- **MATERIAL PROVIDED**
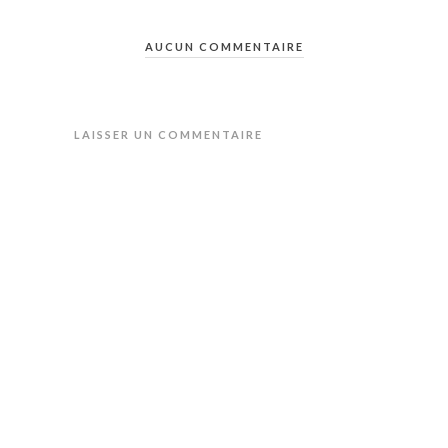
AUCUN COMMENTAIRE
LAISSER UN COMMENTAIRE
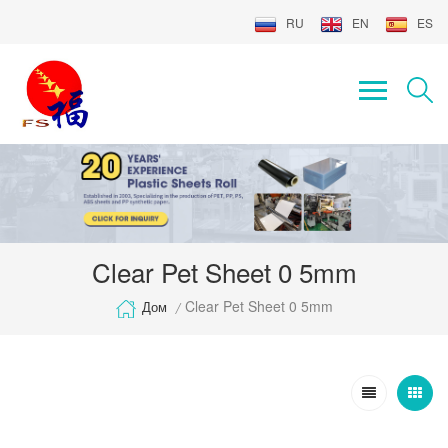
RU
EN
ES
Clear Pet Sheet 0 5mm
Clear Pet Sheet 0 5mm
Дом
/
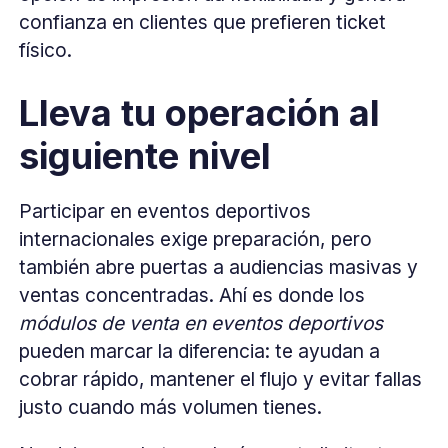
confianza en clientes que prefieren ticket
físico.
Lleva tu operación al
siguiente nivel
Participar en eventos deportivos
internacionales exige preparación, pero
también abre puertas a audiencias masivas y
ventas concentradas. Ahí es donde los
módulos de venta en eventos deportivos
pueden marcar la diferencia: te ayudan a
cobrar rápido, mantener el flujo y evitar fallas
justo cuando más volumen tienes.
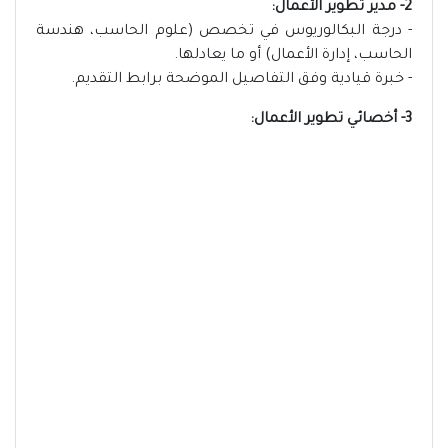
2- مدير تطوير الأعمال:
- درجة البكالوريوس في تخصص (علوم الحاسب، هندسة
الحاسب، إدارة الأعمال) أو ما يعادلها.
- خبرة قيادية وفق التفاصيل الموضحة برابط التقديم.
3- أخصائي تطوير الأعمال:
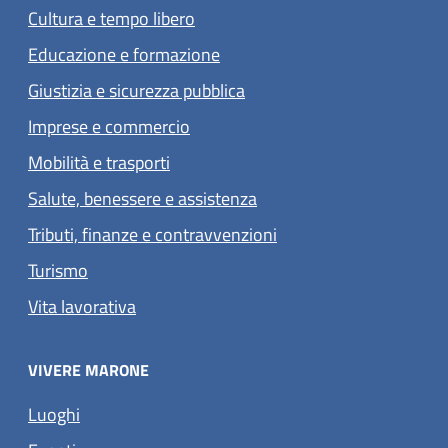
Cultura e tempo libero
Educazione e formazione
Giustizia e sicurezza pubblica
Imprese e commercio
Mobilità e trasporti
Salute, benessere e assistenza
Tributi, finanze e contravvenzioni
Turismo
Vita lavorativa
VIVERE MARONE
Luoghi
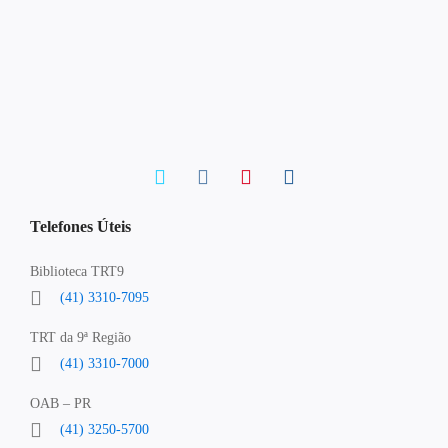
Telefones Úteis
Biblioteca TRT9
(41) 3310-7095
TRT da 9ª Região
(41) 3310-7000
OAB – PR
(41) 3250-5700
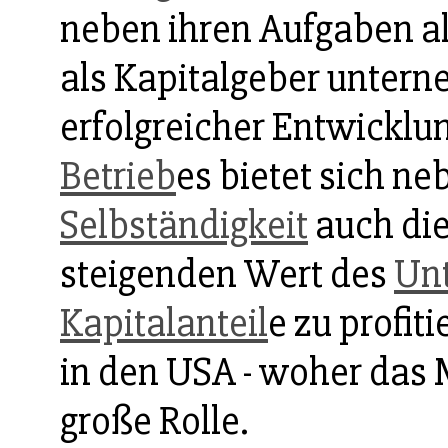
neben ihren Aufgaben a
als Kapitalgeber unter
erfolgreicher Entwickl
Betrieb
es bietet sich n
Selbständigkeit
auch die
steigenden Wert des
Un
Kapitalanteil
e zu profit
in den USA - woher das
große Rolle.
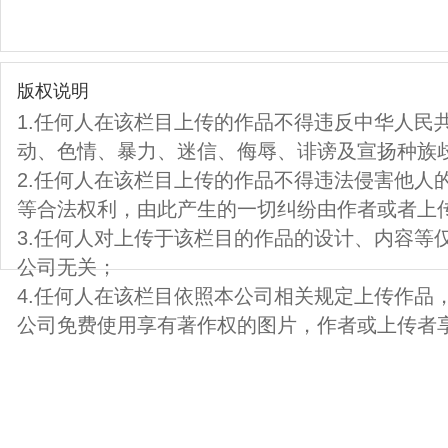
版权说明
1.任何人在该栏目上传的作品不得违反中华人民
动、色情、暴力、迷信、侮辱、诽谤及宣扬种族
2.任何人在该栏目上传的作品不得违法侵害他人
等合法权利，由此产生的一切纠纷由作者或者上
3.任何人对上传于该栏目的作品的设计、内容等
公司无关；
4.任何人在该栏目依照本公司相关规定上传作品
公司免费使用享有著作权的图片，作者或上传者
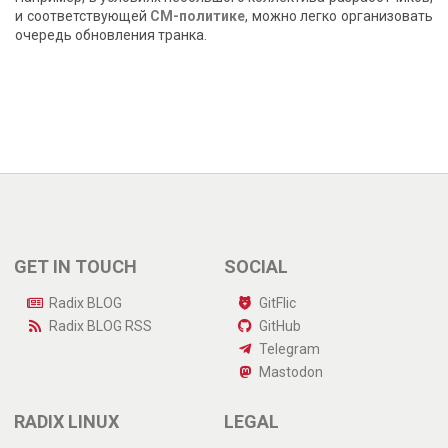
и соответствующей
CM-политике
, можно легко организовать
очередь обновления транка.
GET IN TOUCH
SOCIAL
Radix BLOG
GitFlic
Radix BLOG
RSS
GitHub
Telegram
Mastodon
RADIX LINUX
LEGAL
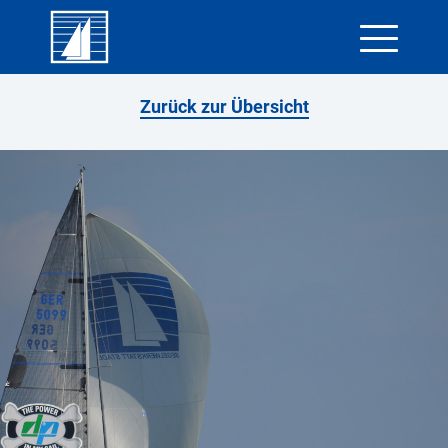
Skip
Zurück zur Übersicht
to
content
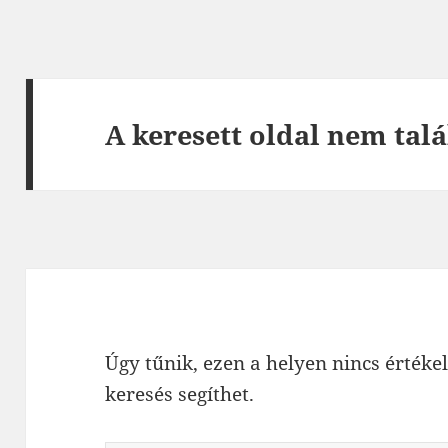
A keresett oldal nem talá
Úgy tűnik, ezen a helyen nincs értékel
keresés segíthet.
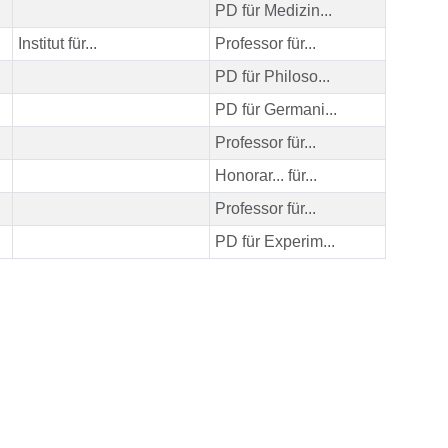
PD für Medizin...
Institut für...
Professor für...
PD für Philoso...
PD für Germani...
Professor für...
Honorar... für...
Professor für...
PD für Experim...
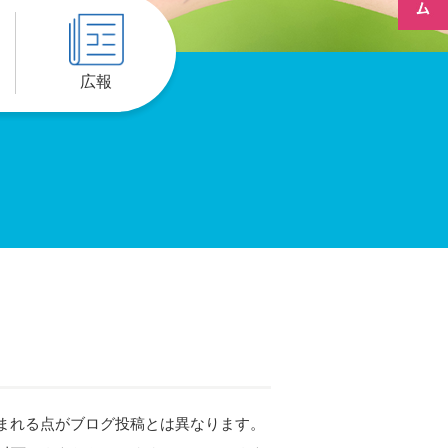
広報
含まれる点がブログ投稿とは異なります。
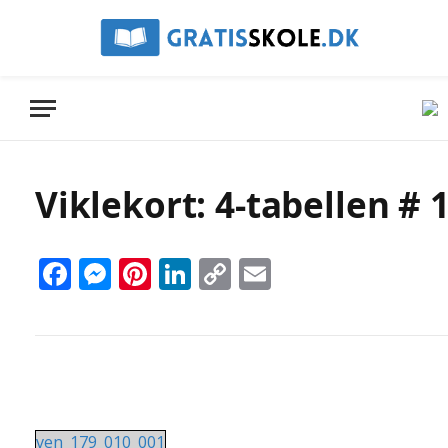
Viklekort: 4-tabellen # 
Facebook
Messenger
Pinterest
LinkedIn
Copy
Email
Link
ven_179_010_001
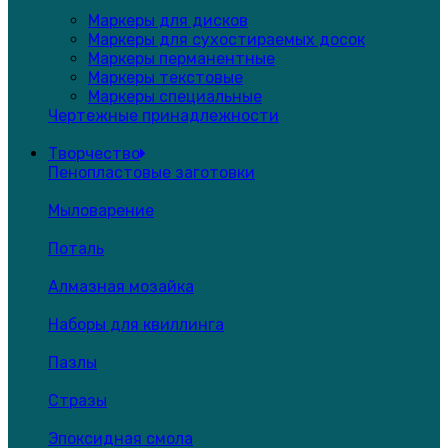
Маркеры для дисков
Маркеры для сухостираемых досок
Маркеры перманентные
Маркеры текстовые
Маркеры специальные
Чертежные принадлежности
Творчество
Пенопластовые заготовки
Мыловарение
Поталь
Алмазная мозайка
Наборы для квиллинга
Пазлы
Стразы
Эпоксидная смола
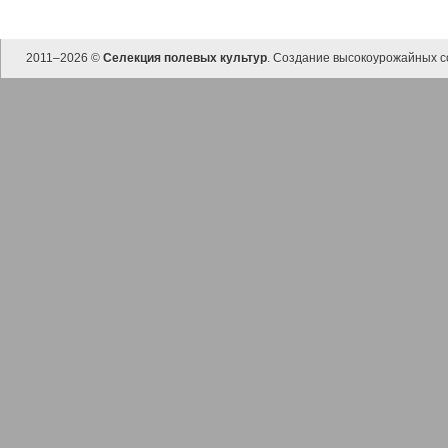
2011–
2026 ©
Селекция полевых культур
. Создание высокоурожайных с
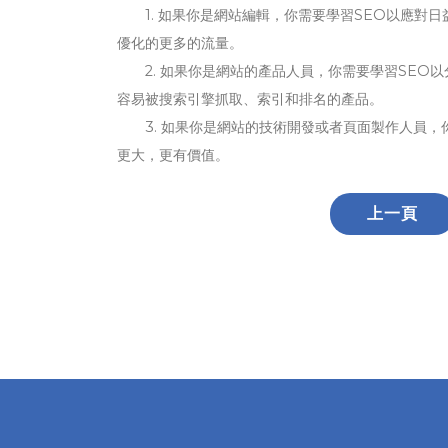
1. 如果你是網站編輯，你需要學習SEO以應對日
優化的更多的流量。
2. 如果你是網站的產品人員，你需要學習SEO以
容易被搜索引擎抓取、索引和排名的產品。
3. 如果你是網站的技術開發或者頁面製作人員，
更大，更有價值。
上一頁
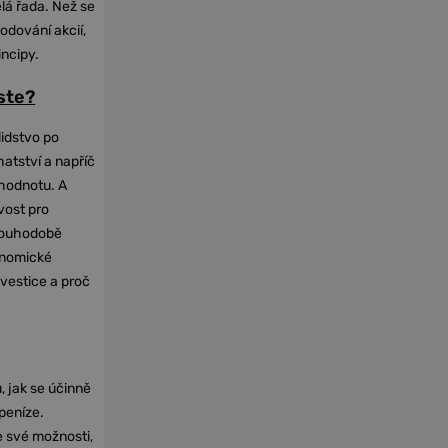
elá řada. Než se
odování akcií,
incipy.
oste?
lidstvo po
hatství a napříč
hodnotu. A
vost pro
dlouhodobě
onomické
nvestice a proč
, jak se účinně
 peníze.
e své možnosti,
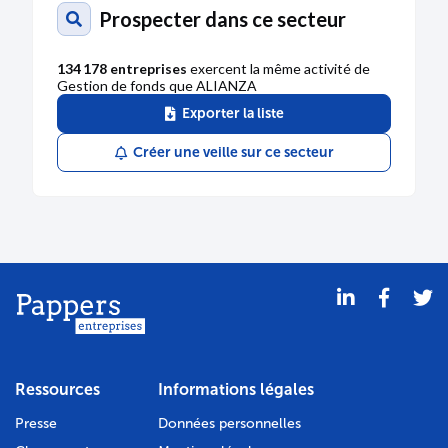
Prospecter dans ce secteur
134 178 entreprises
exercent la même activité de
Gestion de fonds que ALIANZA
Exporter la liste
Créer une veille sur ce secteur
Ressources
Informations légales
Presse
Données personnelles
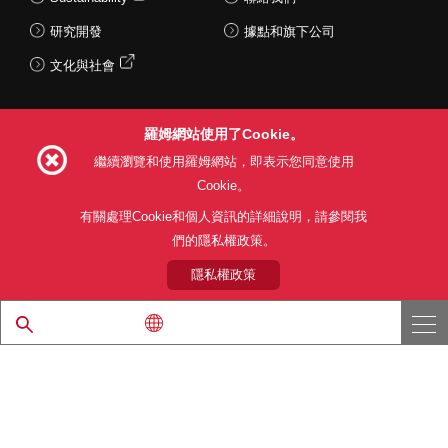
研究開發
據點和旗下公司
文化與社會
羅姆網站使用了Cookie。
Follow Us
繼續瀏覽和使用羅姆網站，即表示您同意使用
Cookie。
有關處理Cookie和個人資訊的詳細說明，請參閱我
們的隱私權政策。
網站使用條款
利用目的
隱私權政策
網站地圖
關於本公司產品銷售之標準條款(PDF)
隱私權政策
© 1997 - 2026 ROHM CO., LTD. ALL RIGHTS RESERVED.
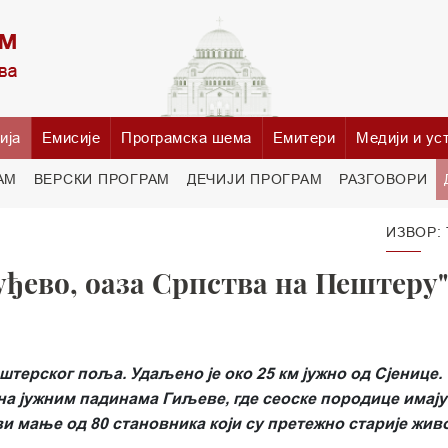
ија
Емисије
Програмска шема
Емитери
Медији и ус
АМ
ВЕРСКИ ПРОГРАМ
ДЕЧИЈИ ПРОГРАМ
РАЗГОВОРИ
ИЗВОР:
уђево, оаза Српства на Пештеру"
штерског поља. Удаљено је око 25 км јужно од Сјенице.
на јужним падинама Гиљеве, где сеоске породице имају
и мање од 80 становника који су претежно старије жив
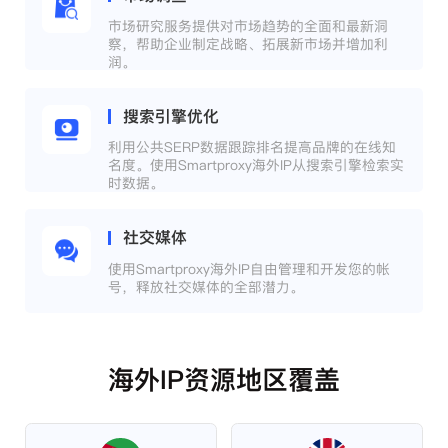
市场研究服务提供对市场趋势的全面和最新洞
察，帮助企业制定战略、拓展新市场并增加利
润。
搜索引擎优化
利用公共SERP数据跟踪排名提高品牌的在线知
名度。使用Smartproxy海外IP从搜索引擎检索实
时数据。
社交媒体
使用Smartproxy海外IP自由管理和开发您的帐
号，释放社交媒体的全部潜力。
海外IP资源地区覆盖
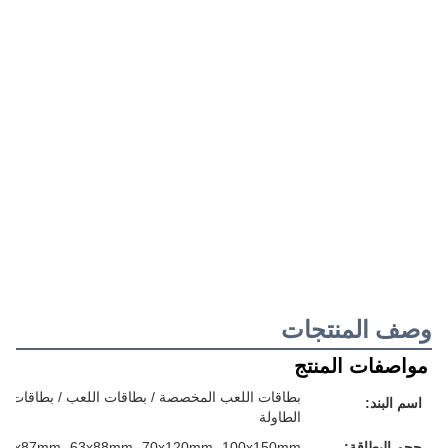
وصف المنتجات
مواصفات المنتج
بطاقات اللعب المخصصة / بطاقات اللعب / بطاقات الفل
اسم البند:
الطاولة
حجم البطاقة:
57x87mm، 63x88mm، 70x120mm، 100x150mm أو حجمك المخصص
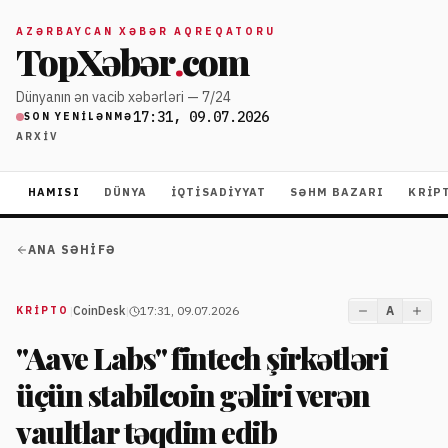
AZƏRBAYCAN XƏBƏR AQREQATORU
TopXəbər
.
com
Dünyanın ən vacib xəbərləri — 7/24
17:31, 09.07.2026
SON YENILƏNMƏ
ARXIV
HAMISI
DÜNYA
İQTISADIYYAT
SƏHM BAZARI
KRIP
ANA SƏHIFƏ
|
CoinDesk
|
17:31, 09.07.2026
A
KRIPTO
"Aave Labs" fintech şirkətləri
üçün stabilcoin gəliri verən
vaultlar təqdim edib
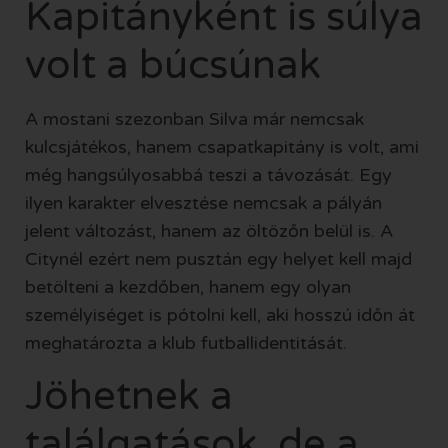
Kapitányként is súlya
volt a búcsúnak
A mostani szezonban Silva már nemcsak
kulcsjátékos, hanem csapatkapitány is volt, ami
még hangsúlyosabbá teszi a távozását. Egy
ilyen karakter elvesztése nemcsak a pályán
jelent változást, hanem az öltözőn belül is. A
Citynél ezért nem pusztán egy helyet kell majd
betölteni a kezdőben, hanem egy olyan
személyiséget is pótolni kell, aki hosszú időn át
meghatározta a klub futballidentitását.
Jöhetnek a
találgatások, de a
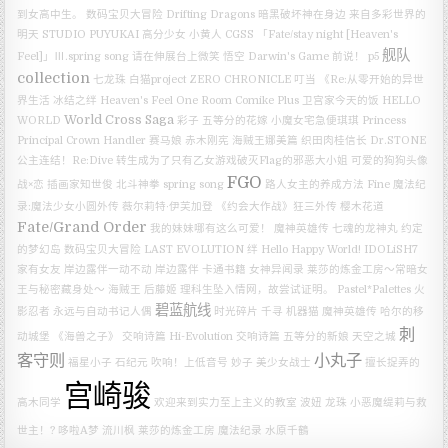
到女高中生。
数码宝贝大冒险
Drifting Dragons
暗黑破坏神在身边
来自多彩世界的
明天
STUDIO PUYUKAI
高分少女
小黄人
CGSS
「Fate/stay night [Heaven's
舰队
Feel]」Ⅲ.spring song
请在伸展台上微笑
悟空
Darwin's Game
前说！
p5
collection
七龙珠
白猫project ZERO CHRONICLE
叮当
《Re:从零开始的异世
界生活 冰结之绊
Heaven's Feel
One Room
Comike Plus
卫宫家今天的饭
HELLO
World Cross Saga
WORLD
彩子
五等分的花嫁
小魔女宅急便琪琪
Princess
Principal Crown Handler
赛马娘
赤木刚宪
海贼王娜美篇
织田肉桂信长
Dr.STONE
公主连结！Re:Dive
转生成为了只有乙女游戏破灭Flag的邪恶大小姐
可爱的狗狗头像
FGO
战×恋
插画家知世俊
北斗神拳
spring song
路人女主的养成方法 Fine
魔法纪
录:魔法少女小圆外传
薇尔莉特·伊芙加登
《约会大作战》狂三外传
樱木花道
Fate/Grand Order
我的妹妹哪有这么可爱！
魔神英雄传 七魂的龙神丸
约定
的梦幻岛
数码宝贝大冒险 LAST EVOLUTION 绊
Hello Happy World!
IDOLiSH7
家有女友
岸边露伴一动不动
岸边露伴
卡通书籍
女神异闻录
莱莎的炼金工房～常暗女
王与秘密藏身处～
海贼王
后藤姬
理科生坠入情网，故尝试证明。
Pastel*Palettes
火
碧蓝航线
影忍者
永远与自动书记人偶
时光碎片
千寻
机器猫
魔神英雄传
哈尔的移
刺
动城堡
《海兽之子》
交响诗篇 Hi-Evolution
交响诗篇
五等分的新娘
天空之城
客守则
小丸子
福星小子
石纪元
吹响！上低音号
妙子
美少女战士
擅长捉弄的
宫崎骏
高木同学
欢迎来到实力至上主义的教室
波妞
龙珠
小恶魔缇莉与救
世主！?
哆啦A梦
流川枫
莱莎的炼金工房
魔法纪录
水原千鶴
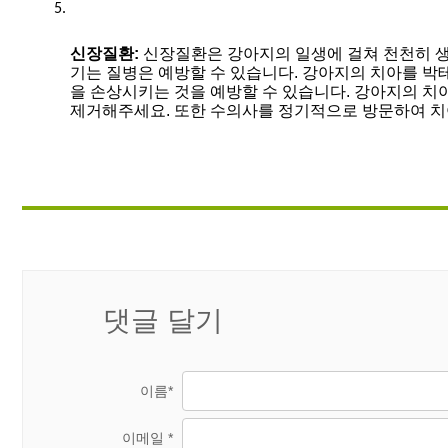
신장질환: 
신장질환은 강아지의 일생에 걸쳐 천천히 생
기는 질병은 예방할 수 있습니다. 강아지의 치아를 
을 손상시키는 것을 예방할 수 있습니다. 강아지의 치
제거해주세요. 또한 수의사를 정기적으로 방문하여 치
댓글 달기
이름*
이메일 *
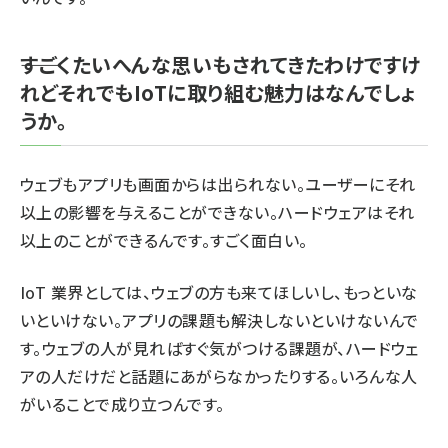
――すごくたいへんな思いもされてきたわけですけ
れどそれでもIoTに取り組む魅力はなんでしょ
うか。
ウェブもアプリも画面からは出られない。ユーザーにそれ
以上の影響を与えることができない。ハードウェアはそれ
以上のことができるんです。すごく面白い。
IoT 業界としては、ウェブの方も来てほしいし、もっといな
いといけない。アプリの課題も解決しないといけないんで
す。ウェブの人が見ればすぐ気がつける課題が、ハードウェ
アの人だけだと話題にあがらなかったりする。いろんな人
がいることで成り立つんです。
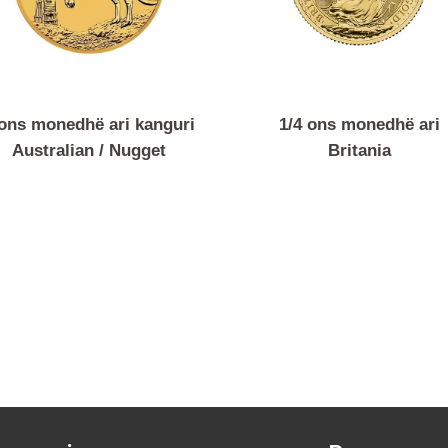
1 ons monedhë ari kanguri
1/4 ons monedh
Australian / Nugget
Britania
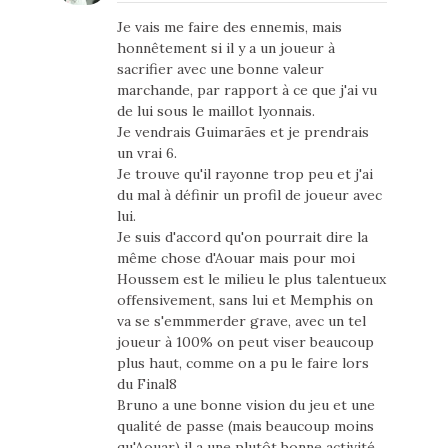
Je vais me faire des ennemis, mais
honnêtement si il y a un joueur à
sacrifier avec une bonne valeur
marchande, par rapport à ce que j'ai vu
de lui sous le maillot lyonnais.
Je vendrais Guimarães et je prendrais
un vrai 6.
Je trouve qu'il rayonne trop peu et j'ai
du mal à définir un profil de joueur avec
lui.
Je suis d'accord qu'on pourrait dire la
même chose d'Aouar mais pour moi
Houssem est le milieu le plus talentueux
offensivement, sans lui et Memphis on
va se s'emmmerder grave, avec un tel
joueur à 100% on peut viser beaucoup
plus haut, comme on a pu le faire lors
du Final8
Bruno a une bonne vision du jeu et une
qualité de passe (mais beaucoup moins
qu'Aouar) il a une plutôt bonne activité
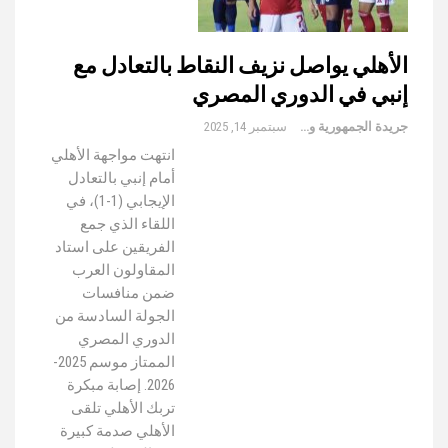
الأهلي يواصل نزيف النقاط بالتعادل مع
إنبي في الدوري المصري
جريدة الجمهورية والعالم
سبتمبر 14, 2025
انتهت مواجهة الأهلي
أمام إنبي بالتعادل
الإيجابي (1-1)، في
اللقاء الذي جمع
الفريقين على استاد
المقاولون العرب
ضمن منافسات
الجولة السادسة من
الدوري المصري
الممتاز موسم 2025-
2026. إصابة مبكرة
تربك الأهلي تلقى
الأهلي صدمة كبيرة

- **YOUR GOAL**
Rewrite the stretch from the start of the listing through the line containing "(41) 3250-5700", swapping "Turismo" for "Viaggi" and leaving everything else unchanged. Give only those lines, without the pictures.

- **EXERCISE RESULT**
AUCUN COMMENTAIRE
LAISSER UN COMMENTAIRE
RU
EN
ES
Clear Pet Sheet 0 5mm
Clear Pet Sheet 0 5mm
Дом
/
confianza en clientes que prefieren ticket
físico.
Lleva tu operación al
siguiente nivel
Participar en eventos deportivos
internacionales exige preparación, pero
también abre puertas a audiencias masivas y
ventas concentradas. Ahí es donde los
módulos de venta en eventos deportivos
pueden marcar la diferencia: te ayudan a
cobrar rápido, mantener el flujo y evitar fallas
justo cuando más volumen tienes.
2- مدير تطوير الأعمال:
- درجة البكالوريوس في تخصص (علوم الحاسب، هندسة
الحاسب، إدارة الأعمال) أو ما يعادلها.
- خبرة قيادية وفق التفاصيل الموضحة برابط التقديم.
3- أخصائي تطوير الأعمال:
Cultura e tempo libero
Educazione e formazione
Giustizia e sicurezza pubblica
Imprese e commercio
Mobilità e trasporti
Salute, benessere e assistenza
Tributi, finanze e contravvenzioni
Viaggi
Vita lavorativa
VIVERE MARONE
Luoghi
Telefones Úteis
Biblioteca TRT9
(41) 3310-7095
TRT da 9ª Região
(41) 3310-7000
OAB – PR
(41) 3250-5700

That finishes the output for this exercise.